Era Prima Nugraha
(Penulis pernah menjadi Ketua Umum PC IPNU Banyumas)
Dari dulu Muslimat NU memang menarik secara politis. Paling tidak itu yang mulai bisa terlacak ketika Gus Dur menggandeng tangan Mbak Tutut (Putri mendiang Presiden Soeharto) dalam safari pesantren yang penuh keakraban.
Seolah kemudian kran “kuningisasi” sah masuk di tubuh NU secara instan seperti iklan mie bungkus: misalnya ke dalam organ seperti muslimat NU tidak terkecuali. Belum lagi peran politisi senior Nahdliyyin seperti alm. Slamet Effendy Yusuf dan Idrus Marham melalui dominasinya dalam badan otonom pemuda dan mahasiswa ekstra kampus.
Beberapa dekade yang lalu, seorang tokoh senior Muslimat NU dari Batuanten Cilongok dapat menjadi prototipe role modelling semacam ini pada era sebelum reformasi. Hingga rentang waktu medio akhir milenium 2000, beliau adalah Ketua DPD GOLKAR yang merangkap sebagai Anggota FPG DPRD Propinsi Jawa Tengah sekaligus Ketua Muslimat NU Kabupaten Banyumas
Ketua definitif Muslimat NU sebelumnya, yang sering dimitoskan sebagai ketua abadi – mirip Bung Japto di Pemuda Pancasila – juga pernah mengikuti kontestasi politik Pilkada dengan menjadi calon wakil bupati bersama alm. Singgih Wiranto (mantan Sekda Banyumas) mewakili Golongan Karya.
Hj. Suhartiningsih sendiri yang sebelumnya pernah menjadi ketua Fatayat NU Kabupaten Banyumas, juga tercatat berpengalaman menjadi kontestan politik pada perhelatan PEMILU dengan menjadi calon legislatif Partai Kebangkitan Bangsa.
Tradisi Fatayat dan hubungan intim dengan PKB agaknya masih berjalin mesra dan menjadi kearifan lokal hingga saat ini. Paling tidak beberapa ketua sebelumnya juga mengamini pilihan peran serupa sebagai kontestan calon legislatif Partai warisan Gus Dur tersebut (paling tidak menurut versi Muhaimin).
Lalu apakah cukup bersalah jika kemudian kandidat ketua Muslimat NU yang digagalkan (sebut saja Khasanah Mufidah) ditengarai mempunyai pretensi dan tendensi bias interest politik? Bukankah itu hak warga negara dan tradisi kelaziman jinak-jinak merpati dalam kultur politik Islam tradisional?

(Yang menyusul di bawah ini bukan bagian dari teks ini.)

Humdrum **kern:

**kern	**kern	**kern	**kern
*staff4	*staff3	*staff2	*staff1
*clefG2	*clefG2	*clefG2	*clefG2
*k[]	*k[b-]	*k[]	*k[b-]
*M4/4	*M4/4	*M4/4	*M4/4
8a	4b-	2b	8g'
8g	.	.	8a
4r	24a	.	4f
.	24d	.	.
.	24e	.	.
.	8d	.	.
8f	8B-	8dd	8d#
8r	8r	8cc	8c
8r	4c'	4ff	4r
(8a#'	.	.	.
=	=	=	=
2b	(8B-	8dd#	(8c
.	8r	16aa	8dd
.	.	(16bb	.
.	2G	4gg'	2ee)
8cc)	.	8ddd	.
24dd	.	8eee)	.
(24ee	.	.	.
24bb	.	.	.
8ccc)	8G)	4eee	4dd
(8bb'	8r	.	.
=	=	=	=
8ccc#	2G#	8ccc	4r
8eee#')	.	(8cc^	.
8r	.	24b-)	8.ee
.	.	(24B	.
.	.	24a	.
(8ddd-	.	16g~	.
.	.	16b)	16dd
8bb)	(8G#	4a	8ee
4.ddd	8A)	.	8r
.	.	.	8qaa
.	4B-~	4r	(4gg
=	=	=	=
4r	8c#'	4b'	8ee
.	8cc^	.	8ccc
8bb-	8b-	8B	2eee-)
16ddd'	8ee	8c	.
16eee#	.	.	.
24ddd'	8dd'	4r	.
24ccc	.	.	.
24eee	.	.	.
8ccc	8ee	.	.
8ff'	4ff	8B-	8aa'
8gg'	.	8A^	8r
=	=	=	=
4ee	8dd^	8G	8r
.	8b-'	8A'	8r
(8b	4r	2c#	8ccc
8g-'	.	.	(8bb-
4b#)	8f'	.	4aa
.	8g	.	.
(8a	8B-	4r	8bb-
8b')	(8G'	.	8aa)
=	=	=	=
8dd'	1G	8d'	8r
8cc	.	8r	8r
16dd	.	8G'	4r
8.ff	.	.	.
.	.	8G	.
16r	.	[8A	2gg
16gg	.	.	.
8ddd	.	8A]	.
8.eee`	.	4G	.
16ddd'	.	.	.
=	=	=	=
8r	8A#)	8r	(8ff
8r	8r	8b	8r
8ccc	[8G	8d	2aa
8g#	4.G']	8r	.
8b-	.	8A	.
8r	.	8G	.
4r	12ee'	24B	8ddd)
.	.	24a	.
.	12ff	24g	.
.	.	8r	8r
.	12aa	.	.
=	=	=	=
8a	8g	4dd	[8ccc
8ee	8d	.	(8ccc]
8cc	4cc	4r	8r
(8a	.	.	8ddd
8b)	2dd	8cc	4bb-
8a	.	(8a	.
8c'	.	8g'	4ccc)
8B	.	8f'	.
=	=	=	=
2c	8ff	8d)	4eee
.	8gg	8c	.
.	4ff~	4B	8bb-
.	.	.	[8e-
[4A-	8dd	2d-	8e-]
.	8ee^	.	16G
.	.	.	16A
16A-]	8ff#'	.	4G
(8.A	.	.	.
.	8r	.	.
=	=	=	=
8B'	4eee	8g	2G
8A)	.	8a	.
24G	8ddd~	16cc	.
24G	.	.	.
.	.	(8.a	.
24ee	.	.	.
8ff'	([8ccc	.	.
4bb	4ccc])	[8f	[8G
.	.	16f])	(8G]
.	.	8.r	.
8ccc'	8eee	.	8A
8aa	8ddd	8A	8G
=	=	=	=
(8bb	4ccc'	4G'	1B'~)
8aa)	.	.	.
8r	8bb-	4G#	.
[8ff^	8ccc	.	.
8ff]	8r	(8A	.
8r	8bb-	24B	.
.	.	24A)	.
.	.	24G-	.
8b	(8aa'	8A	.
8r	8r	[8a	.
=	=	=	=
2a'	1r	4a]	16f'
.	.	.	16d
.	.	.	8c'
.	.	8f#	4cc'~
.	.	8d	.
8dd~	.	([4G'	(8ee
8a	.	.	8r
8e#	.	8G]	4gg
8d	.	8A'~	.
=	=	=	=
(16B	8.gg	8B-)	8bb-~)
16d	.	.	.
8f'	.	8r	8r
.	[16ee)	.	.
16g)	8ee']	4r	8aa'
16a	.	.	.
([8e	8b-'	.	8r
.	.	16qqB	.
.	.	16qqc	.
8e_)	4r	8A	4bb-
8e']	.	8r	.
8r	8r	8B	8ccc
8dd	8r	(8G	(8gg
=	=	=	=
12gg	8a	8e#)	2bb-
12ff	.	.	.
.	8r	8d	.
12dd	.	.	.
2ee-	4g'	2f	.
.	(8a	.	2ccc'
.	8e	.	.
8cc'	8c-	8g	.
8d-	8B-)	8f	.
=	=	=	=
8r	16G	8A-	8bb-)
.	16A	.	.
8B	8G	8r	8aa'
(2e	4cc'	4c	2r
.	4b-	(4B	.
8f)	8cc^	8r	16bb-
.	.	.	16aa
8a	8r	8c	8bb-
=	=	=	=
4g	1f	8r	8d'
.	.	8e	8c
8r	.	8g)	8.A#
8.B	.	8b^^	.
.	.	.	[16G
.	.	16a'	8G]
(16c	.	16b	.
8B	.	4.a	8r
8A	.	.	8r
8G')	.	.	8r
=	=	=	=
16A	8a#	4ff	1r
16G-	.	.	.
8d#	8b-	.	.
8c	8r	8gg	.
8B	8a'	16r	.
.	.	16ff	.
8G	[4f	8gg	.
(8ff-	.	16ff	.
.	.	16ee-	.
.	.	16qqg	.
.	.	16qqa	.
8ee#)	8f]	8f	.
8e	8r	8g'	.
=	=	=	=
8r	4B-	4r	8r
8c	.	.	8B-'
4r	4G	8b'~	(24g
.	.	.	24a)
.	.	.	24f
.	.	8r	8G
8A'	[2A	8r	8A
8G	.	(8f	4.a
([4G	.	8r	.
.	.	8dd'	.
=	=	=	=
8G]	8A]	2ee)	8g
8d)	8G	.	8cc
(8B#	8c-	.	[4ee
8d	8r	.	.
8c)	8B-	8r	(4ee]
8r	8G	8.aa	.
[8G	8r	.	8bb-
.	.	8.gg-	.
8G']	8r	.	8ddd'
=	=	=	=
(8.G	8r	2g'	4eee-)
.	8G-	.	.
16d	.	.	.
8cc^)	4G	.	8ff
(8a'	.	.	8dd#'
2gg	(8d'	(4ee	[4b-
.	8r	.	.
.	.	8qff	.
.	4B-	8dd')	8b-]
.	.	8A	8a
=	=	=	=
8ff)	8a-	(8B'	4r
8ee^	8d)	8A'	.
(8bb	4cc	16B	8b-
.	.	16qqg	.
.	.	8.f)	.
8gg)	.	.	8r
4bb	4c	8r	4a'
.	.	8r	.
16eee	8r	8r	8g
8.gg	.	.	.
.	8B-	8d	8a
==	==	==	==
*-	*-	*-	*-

Tidak elok kemudian sebuah postulat idealis diterapkan menggunakan standar ganda pada double pivot kepentingan yang berbeda. Disatu sisi adagium anti politis dikampanyekan, akan tetapi sejarah dan pengalaman praksisnya justru menyatakan sebaliknya.

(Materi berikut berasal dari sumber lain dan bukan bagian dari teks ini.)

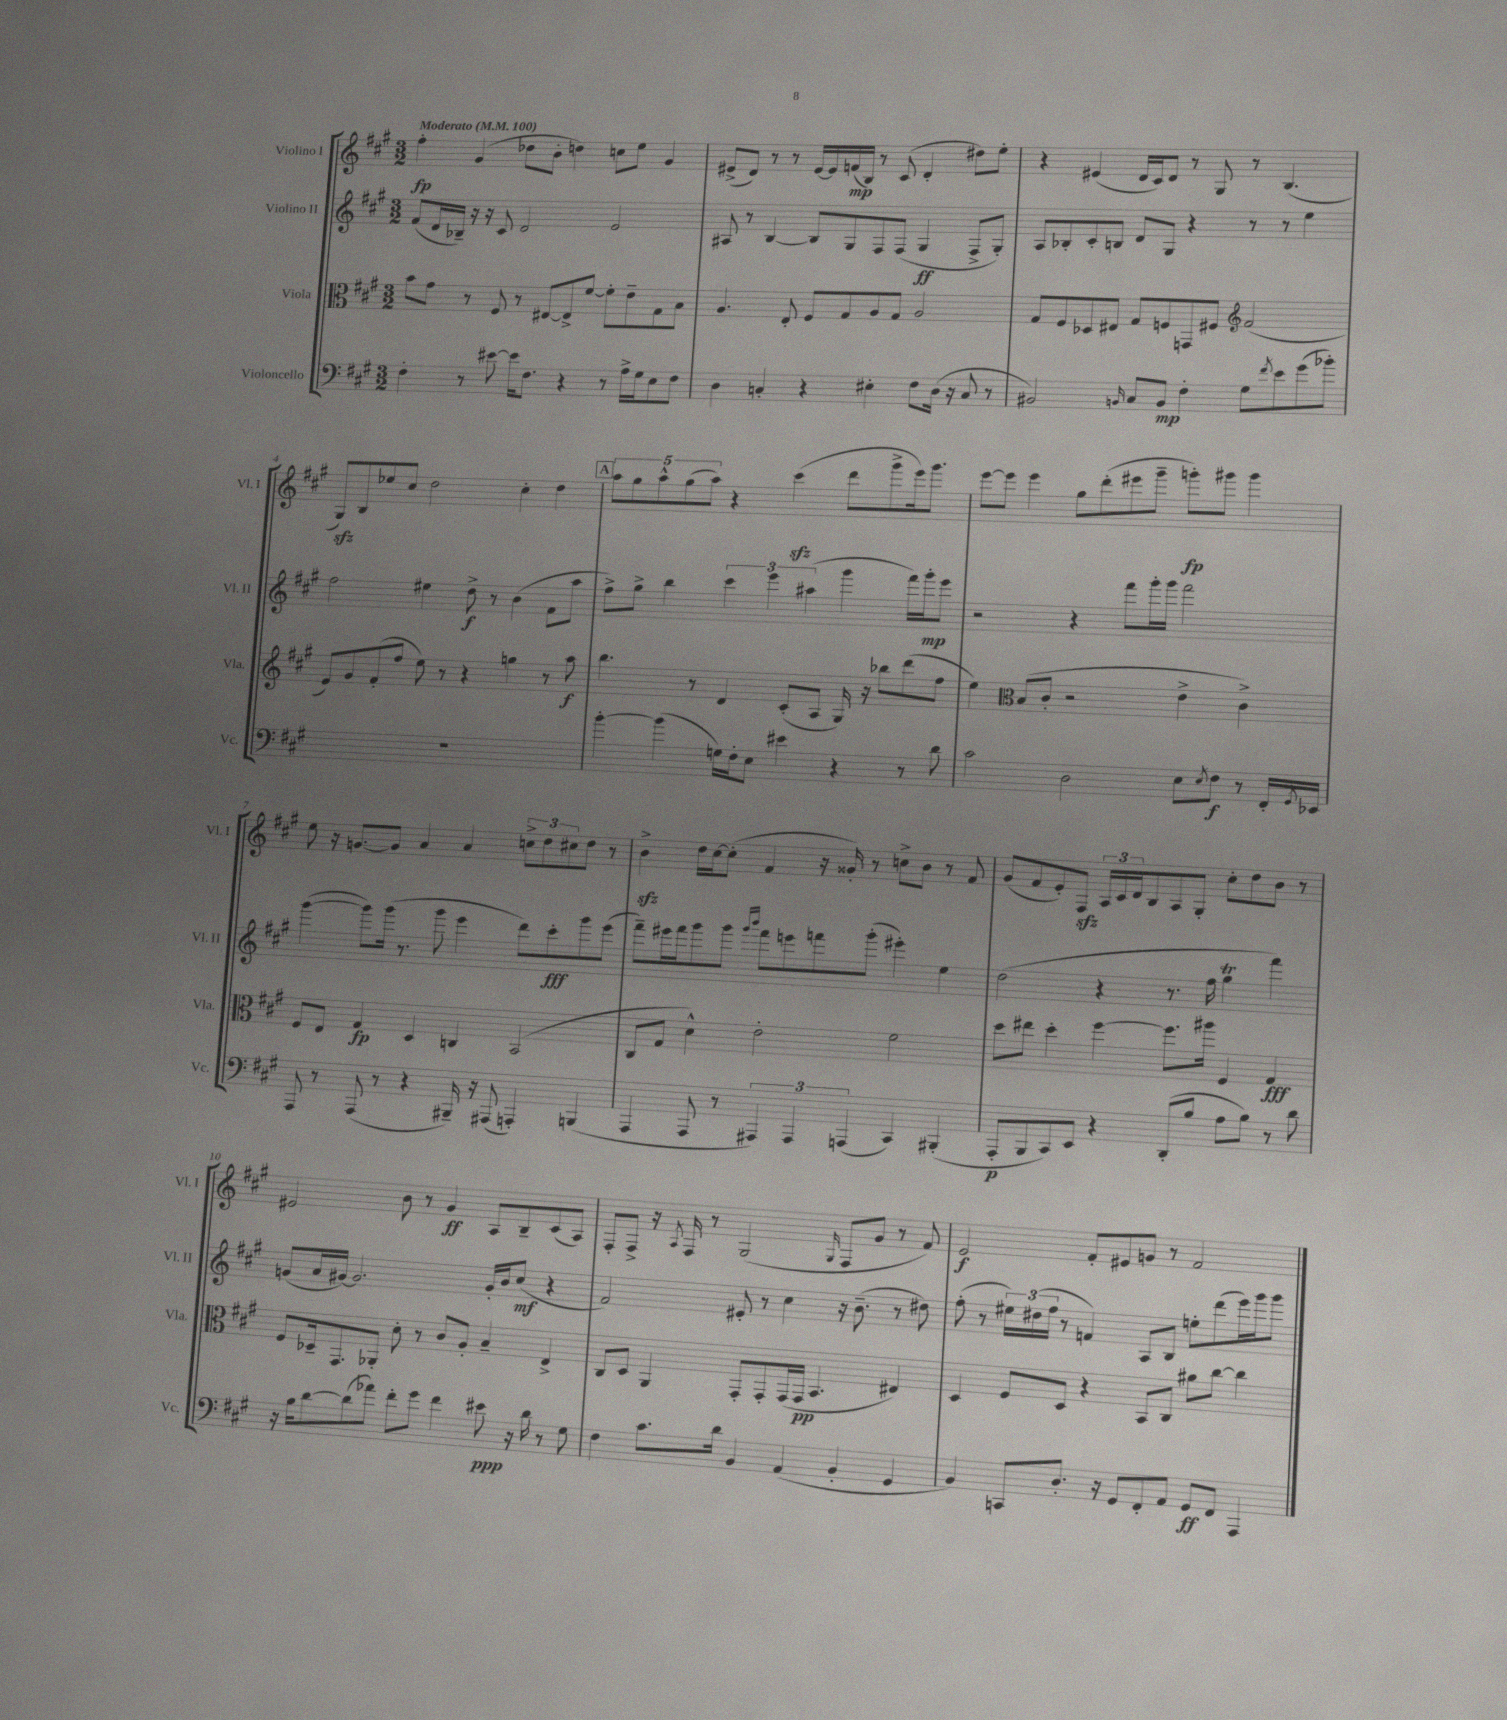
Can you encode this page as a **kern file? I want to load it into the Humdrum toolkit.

**kern	**kern	**kern	**kern
*staff4	*staff3	*staff2	*staff1
*clefF4	*clefC3	*clefG2	*clefG2
*k[f#c#g#]	*k[f#c#g#]	*k[f#c#g#]	*k[f#c#g#]
*M3/2	*M3/2	*M3/2	*M3/2
*MM100	*MM100	*MM100	*MM100
4F#'\	8b\L	(8f#/L	4ff#'\
.	8g#\J	16d/L	.
.	.	16B-~/JJ)	.
8r	8r	16r	(4g#/
.	.	16r	.
[8e#\	8F#/	8c#/	.
16e#\]LK	8r	2d/	8dd-\L
8.F#\J	.	.	.
.	[8E#/L	.	8b'\J
4r	8E#^/]	.	4dd\)
.	[8f#/J	.	.
8r	8f#'\]L	2e/	8cc\L
16A^\LL	8e~\	.	8ee\J
16G#\J	.	.	.
8E\	8G#\	.	4g#/
8F#\J	8B\J	.	.
=	=	=	=
4D\	4.A/	8A#/	(8e#^/L
.	.	8r	8d/J)
4C'/	.	[4B/	8r
.	8E'/	.	8r
4r	8F#/L	8B/]L	[16e#/LL
.	.	.	16e#/]
.	8G#/	8G#/	(16f/
.	.	.	16B/JJ)
4E#'\	8A/	8F#/	8r
.	8G#/J	(8F#/J	(8c#/
8F#\L	2A/	4G#/	4d'/
(16D\Jk	.	.	.
16r	.	.	.
8C/	.	8F#^/L	8dd#\L)
8r	.	8G#'/J)	8ee'\J
=	=	=	=
2BB#/)	8G#/L	8A/L	4r
.	8F#/	8B-'/	.
.	8D-/	8c#'/	(4e#/
.	8E#/J	8B/J	.
16qqBB/	.	.	.
8C#/L	8G#/L	8d/L	16d/LL
.	.	.	16c#/J)
8BB/J	8F/	8G#/J	8d/J
4F#'\	8GG/	4r	8r
.	8F#/J	.	8G#/
*	*clefG2	*	*
8G#\L	(2f#/	8r	8r
8qf#/	.	.	.
8e\	.	8r	(4.B/
(8g#\	.	4ee\	.
8b-'\J)	.	.	.
=	=	=	=
1.r	8e/L)	2ff#\	8G#/L)
.	8g#/	.	8B/
.	(8f#'/	.	8ee-/
.	8ff#/J	.	8cc#/J
.	8ee\)	4ee#\	2dd\
.	8r	.	.
.	4r	8dd^\	.
.	.	8r	.
.	4gg\	(4b\	4cc#'\
.	8r	8f#\L	4dd\
.	8aa\	8aa\J	.
=	=	=	=
[4b'\	4.bb\	8ff#^\L)	10aa\L
.	.	.	10gg#\
.	.	8gg#^\J	.
.	.	.	10aa^^\
(4b\]	.	4bb\	.
.	.	.	(10gg#\
.	8r	.	.
.	.	.	10aa\J)
16G\LL)	4d/	6ccc#\	4r
16F#'\J	.	.	.
8E\J	.	.	.
.	.	6eee\	.
4e#\	(8c#'/L	.	(4ccc#\
.	.	(6aa#\	.
.	8A/J	.	.
4r	16G#/)	4ggg#\	8ddd\L
.	16r	.	.
.	8bb-\L	.	8ggg#^\
8r	(8ddd\	16fff#\LL)	16eee\k)
.	.	16ggg#'\J	8.ggg#\J
8d\	8ff#\J	8eee\J	.
=	=	=	=
2c#\	4ee\)	2r	[8eee\L
.	.	.	8eee\]J
*	*clefC3	*	*
.	(8B/L	.	4eee\
.	8c#'/J	.	.
2D\	2r	4r	8gg#\L
.	.	.	(8ddd'\
.	.	8fff#\L	8eee#\
.	.	16ggg#'\L	8ggg#~\J
.	.	16ggg#\JJ	.
8E\L	4e^\	2fff#\	8ggg'\L)
8qE/	.	.	.
8F#\J	.	.	8ggg#\J
8r	4c#^\)	.	4ggg#\
16FF#'/LL	.	.	.
8qGG#/	.	.	.
16EE-/JJ	.	.	.
=	=	=	=
8AAA/	8F#/L	([4ggg#\	8ee\
8r	8E/J	.	16r
.	.	.	[8.g/L
(8AAA/	4G#/	8ggg#\]L)	.
8r	.	(16ggg#\Jk	8g/]J
.	.	8.r	.
4r	4D/	.	4a/
.	.	8ggg#\	.
16BBB#~/)	4C/	4eee\	4a/
16r	.	.	.
(8AAA#/	.	.	.
4AAA'/)	(2BB/	8ddd\L)	12cc^\L
.	.	.	12dd\
.	.	8ccc#'\	.
.	.	.	12cc#\
(4BBB/	.	8ggg#\	8dd\J
.	.	(8eee\J	8r
=	=	=	=
4AAA/	8C#/L	8fff#~\L)	4b^\
.	8G#/J	16eee#\L	.
.	.	16fff#\J	.
8AAA/	4d^^\)	8ggg#\	16dd\LL
.	.	.	[16cc#\J
8r	.	8ggg#\J	(8cc#'\]J
.	.	16qqggg#/LL	.
.	.	16qqbbb/JJ	.
6AAA#/)	2e'\	8fff#\L	4f#/
.	.	8eee\	.
6AAA#/	.	.	.
.	.	8fff\	16r
.	.	.	16g##'/)
(6AAA/	.	.	.
.	.	(8ggg#'\J	8r
4CC#/)	2f#\	4eee#'\)	8cc^\L
.	.	.	8b\J
(4BBB#'/	.	4ee\	8r
.	.	.	8f#/
=	=	=	=
8AAA'/L	8dd\L	(2dd\	(8g#/L
8BBB/	8ee#\J	.	8f#/
8CC#/)	4dd'\	.	8e'/)
8EE/J	.	.	8F#/J
4r	[4ff#\	4r	24A/LL
.	.	.	24c#/
.	.	.	24d/J
.	.	.	8B/
(8DD'/L	8.ff#\]L	8.r	8A/
8B/J	.	.	8G#'/J
.	16aa#\Jk	16ff#\	.
8A\L	4F#/	4gg#\	8cc#'\L
8B\J)	.	.	8dd\
8r	4G#/	4fff#\)	8b\J
8d\	.	.	8r
=	=	=	=
16r	8F#/L	(8g/L	2e#/
16B\LK	.	.	.
[8d\	16D-~/k	16a/L	.
.	8.GG#/	[16g#/JJ)	.
(8d\]	.	2.g#/]	.
8a-\J)	8AA-'/J	.	.
8f#'\L	8d'\	.	8b\
8g#\J	8r	.	8r
4f#\	8c#/L	.	4g#/
.	8A'/J	.	.
8e#\	4B~/	16g#'/LL	8A/L
.	.	16b/J	.
16r	.	(8cc#/J	8B~/
16d\	.	.	.
8r	4E^/	4r	(8c#/
8G#\	.	.	8A/J)
=	=	=	=
4F#\	8C#/L	2f#/)	8F#'/L
.	8D/J	.	8F#^/J
8.c#\L	4AA/	.	16r
.	.	.	8qA/
.	.	.	16F#/
.	.	.	8r
16d\Jk	.	.	.
4BB/	8GG#'/L	8e#'/	(2G#/
.	8GG#'/	8r	.
(4AA/	(16GG#/L	4cc#\	.
.	16GG#/JJ	.	.
.	4.BB/	.	.
.	.	.	16qqG#/
4BB'/	.	16r	8F#/L
.	.	(8.b~\	.
.	.	.	8g#/J
4GG#/	4E#/)	8r	8r
.	.	8dd#\)	8f#/)
=	=	=	=
4BB/)	4D/	(8ff#'\	2e/
.	.	8r	.
8CC/L	8F#/L	24ee#\LL)	.
.	.	(24dd#\	.
.	.	24ff#\JJ	.
8.D'/J	8D/J	8r	.
.	4r	4f/)	8f#'/L
16r	.	.	.
8GG#/L	.	.	8e#/
8FF#'/	8BB/L	8A/L	8g/J
8AA/J	8C#/J	8B/J	8r
8GG#/L	8a#\L	8ee'\L	2f#/
8FF#/J	[8cc#\J	(8ddd\	.
4AAA/	4cc#\]	16eee\L)	.
.	.	16ggg#\J	.
.	.	8ggg#\J	.
==	==	==	==
*-	*-	*-	*-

Lebih lanjut pejabat NU dengan gegap gempita menyerukan pesan moral dalam sebuah sambutan sakral pada momen bersejarah tersebut, yang juga kemudian bisa memunculkan pertanyaan “echoic” yang klinis: apakah NU juga terbebas dari intervensi politik praktis? Tentu kita tidak ingin bicara lebih dalam pada tataran pragmatismenya, hanya saja kemudian: KHITTAH NU untuk siapa?